#### [TEXT SECTION]
◇ ◇ ◇
Hey Cloud Team,
I am now running this schema changes on s3, for all the wikis (around
900). I have throttled it a bit and it has been running for an hour without
any significant delay on the new replicas.
labsdb1003 is delayed a bit, but it normally is lately, so I don't think
it is related to this change.
This should take another 15h or so to finish completely.
Cheers
Manuel.
On Wed, Nov 15, 2017 at 6:45 PM, Manuel Arostegui <manuel(a)wikimedia.org>
wrote:
On Wed, Nov 15, 2017 at 6:39 PM, Bryan Davis <bd808(a)wikimedia.org>
wrote:
> On Wed, Nov 15, 2017 at 9:48 AM, Manuel Arostegui <
> manuel(a)wikimedia.org> wrote:
> > Hello Cloud Admins!
> >
> > As part of
https://phabricator.wikimedia.org/T174569 we have to
> alter some
> > big tables.
> > One of them is logging, which, for instance, in wikidata takes
> around 8h.
> > Which is the shard I am currently working on.
> >
> > Because of the nature of the change (some columns being added) and
> ROW based
> > replication (what we use in sanitariums) this change needs to be
> done with
> > replication (from sanitarium, or their masters, to the labs servers).
> >
> > This will obviously generate lag and if not done that way, it will
> break
> > replication till the column is added on the labs hosts, and this is
> less
> > desirable than replication lag.
> >
> > I am planning to run the alter probably tomorrow or Monday (I will
> notify
> > when I start it) for the sanitarium host in s5, that means that
> there will
> > be lag on the labs servers, for a few hours, on the s5 instance
> (which will
> > also affect s1 and s3 because we are using the same replication
> thread for
> > those shards too - which is a FIXME we have pending).
> >
> > s2, s4, s6 and s7 will remain unaffected as they have their own
> replication
> > thread.
> >
> > Should you have any questions, let me know!
>
> Should we send a message to cloud-announce about this, or just be
> ready to tell people that the lag is a known issue due to production
> schema changes?
>
>
Don't think it is necessary to send an announcement about it, it is
just maintenance. I would suggest you just just to point people to that
task so they can know when other shards will be done too :-)
Manuel.
◇ ◇ ◇
#### [INFORMATION SUPPLIED]

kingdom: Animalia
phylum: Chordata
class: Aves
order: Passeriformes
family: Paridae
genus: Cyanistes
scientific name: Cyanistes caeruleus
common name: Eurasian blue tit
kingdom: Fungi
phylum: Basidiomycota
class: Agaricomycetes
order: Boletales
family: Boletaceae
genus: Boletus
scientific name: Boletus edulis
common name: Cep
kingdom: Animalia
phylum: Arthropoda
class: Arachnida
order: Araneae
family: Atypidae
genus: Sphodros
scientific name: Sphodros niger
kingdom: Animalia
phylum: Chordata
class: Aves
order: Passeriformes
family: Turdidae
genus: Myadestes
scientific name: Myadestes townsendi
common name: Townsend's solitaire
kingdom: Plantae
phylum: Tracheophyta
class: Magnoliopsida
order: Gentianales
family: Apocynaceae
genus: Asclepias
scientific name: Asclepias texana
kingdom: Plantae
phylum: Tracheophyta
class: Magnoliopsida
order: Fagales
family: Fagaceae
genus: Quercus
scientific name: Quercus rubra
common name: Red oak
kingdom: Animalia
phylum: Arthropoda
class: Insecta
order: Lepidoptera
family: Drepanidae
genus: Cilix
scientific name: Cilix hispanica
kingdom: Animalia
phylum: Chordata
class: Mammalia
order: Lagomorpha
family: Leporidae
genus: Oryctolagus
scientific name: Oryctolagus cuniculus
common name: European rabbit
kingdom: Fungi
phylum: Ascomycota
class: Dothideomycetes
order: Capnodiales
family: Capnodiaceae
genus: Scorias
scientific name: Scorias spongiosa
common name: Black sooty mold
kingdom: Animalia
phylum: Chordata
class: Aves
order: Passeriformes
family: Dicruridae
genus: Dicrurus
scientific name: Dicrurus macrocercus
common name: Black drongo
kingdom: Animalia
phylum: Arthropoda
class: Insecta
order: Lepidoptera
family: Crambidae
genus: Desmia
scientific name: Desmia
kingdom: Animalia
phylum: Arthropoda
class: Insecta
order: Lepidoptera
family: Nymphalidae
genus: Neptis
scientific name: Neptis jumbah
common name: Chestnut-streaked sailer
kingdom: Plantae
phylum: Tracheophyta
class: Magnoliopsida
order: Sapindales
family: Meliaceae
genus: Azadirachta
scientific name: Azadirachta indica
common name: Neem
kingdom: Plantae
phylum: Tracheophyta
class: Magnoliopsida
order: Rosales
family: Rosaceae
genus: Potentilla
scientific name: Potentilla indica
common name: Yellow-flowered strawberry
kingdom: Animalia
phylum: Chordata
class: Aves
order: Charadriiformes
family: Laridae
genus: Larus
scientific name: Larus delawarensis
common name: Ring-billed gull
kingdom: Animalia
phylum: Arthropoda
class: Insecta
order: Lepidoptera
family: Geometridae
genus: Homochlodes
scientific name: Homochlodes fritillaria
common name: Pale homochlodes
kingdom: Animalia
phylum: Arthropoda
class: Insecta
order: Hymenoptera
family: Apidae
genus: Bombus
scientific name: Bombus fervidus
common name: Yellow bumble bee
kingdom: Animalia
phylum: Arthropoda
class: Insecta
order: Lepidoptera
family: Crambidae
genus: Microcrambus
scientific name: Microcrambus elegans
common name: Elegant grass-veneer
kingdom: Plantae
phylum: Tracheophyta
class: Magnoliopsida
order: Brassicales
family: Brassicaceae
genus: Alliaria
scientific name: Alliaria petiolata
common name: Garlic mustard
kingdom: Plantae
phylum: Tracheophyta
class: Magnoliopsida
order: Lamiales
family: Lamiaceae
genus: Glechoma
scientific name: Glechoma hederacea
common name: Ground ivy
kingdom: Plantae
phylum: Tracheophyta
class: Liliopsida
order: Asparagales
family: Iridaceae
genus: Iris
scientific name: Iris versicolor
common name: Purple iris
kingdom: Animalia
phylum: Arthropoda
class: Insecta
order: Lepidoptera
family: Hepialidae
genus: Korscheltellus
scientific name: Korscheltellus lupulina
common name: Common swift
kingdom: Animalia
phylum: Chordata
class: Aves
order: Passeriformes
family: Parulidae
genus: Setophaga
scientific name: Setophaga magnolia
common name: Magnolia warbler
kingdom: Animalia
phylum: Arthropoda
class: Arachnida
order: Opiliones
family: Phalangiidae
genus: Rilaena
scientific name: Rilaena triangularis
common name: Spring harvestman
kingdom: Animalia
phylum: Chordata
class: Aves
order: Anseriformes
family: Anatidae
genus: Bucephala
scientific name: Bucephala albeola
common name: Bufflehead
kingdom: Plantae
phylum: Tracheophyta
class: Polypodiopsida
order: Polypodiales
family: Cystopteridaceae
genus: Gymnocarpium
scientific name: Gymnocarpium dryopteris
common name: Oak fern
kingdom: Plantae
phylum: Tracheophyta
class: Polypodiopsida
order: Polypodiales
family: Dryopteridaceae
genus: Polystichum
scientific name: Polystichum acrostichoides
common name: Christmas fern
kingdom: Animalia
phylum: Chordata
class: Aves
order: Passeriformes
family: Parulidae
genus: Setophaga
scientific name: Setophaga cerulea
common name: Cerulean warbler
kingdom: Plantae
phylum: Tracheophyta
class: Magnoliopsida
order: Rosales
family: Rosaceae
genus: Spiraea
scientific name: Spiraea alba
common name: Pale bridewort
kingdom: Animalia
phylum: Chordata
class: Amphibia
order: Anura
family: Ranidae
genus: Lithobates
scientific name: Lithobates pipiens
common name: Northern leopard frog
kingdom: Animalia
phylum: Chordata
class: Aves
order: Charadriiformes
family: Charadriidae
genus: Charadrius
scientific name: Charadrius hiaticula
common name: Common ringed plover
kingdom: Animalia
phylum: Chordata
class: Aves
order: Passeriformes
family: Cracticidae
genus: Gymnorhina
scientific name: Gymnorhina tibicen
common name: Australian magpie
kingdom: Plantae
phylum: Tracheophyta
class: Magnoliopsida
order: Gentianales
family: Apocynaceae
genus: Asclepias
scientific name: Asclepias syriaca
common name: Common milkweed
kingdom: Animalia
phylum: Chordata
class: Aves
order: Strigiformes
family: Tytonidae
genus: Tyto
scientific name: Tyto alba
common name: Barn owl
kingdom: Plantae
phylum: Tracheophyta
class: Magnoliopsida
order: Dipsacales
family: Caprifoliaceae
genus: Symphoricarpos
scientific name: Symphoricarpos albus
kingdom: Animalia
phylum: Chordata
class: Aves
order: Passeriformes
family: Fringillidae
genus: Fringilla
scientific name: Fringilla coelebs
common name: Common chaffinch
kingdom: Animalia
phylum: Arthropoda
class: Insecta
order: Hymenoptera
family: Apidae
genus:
◇ ◇ ◇
#### [GIVEN TASK A]
Which shards does the email thread say will remain unaffected by the lag, given that they have their own replication thread?
#### [GIVEN TASK B]
Can you reproduce the email thread word for word between "labsdb1003 is delayed" and "to finish completely.", inclusive?

#### [TASK ANSWER A]
s2, s4, s6 and s7

#### [TASK ANSWER B]
labsdb1003 is delayed a bit, but it normally is lately, so I don't think
it is related to this change.
This should take another 15h or so to finish completely.